** begin **

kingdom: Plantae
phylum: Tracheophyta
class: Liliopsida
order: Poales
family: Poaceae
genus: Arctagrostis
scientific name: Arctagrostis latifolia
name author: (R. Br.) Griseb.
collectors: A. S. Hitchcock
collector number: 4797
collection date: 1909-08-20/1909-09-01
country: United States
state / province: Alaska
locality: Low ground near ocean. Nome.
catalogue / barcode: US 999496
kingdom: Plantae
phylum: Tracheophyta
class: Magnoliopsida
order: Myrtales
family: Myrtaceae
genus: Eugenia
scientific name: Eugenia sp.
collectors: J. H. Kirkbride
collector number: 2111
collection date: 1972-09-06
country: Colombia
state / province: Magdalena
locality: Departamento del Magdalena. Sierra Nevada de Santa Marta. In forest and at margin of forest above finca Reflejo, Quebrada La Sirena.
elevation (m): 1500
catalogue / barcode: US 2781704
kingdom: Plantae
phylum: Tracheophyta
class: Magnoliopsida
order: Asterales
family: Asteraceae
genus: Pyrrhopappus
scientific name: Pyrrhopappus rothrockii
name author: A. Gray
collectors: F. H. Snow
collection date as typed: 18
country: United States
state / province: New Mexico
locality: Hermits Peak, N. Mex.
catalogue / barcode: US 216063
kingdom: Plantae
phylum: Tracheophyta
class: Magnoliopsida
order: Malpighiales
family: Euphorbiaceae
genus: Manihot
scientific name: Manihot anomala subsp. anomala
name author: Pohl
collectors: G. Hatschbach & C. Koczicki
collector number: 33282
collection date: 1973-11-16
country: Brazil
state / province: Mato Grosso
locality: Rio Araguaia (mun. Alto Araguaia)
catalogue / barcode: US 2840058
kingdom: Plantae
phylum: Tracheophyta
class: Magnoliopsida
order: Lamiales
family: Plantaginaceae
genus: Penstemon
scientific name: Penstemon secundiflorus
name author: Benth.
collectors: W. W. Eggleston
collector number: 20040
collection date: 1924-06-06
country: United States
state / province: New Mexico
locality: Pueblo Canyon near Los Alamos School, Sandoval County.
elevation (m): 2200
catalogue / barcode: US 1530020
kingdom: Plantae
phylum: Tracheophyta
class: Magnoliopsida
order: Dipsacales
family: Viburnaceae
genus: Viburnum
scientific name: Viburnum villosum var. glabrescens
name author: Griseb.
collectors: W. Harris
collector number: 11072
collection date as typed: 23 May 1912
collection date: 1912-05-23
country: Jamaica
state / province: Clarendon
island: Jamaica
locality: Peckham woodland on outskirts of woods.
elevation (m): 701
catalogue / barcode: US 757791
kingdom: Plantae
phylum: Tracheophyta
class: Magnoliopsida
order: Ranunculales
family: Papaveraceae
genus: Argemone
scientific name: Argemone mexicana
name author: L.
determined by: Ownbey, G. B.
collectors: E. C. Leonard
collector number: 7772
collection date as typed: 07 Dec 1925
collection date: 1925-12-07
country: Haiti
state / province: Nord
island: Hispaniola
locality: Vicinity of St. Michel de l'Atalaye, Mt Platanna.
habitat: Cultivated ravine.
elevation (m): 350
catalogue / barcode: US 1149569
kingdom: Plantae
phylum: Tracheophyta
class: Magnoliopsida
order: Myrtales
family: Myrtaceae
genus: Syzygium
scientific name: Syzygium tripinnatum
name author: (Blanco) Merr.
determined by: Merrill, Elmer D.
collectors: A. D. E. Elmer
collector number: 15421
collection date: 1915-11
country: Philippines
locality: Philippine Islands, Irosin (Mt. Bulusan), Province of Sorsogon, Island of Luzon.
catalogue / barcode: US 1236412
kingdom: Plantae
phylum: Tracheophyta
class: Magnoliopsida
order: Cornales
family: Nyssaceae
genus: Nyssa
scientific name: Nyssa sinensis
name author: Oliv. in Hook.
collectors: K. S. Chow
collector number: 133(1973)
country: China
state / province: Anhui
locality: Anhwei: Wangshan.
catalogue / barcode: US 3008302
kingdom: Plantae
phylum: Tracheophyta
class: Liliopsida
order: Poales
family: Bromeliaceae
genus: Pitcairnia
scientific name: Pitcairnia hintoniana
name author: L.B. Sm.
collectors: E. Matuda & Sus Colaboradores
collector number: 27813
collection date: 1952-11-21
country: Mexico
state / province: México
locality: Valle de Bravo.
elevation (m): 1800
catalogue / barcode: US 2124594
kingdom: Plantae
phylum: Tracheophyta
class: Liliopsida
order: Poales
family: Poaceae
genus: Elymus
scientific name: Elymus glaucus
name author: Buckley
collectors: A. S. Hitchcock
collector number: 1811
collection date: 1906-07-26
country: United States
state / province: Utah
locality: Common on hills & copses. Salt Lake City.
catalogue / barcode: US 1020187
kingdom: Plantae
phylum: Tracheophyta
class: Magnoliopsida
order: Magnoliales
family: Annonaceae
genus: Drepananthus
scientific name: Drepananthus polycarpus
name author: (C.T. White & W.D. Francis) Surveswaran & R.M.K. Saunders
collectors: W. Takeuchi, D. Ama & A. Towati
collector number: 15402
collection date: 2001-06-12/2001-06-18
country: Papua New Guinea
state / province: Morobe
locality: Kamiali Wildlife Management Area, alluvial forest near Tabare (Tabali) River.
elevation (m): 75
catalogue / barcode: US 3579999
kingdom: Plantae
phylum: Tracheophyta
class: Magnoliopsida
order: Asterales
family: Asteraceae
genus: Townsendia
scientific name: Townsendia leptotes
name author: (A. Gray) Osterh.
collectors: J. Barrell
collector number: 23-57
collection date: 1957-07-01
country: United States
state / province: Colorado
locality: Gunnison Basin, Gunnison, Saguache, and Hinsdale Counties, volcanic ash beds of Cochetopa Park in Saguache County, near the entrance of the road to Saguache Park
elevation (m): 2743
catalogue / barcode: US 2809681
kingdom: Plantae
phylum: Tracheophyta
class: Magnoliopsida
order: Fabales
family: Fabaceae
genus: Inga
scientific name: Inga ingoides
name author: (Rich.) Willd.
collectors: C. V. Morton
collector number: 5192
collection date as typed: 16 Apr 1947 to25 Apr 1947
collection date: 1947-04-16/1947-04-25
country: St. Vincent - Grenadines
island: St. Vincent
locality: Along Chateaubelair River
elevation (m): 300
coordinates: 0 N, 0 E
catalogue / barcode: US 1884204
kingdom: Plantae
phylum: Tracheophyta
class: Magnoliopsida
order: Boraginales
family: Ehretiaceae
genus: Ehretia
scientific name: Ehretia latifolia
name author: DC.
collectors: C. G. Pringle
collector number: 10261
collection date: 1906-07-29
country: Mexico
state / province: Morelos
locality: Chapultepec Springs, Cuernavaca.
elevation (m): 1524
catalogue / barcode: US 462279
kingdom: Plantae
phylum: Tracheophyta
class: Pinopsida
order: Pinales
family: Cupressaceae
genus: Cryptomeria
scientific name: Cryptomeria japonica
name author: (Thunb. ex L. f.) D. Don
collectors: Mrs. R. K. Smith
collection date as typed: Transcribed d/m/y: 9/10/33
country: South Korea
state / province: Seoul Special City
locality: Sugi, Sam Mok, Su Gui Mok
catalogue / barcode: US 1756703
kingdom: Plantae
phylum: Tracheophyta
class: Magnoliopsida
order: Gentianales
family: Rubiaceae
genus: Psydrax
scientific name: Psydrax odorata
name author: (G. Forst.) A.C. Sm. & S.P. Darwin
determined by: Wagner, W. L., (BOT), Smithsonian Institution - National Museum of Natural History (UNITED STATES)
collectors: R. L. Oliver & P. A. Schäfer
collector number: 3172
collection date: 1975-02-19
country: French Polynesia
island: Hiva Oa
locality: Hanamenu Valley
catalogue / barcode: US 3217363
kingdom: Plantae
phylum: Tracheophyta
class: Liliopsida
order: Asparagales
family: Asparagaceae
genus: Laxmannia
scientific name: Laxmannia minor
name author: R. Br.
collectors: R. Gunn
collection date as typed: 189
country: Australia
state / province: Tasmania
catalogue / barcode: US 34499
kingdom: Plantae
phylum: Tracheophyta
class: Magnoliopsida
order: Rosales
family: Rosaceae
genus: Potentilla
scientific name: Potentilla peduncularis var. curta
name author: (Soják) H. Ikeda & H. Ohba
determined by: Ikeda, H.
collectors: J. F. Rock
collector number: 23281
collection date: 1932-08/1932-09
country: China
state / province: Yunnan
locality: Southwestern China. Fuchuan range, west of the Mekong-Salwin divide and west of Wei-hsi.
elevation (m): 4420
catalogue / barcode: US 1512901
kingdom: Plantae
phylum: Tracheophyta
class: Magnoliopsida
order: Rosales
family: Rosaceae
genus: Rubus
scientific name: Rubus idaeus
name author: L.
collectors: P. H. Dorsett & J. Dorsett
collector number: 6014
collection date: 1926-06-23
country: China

** end **

* **PROBLEM DESCRIPTION**: Return, word for word, every line of the records from the one containing "collector number: 23281" through the last line, including both of those lines.

* **TASK ANSWER**:
collector number: 23281
collection date: 1932-08/1932-09
country: China
state / province: Yunnan
locality: Southwestern China. Fuchuan range, west of the Mekong-Salwin divide and west of Wei-hsi.
elevation (m): 4420
catalogue / barcode: US 1512901
kingdom: Plantae
phylum: Tracheophyta
class: Magnoliopsida
order: Rosales
family: Rosaceae
genus: Rubus
scientific name: Rubus idaeus
name author: L.
collectors: P. H. Dorsett & J. Dorsett
collector number: 6014
collection date: 1926-06-23
country: China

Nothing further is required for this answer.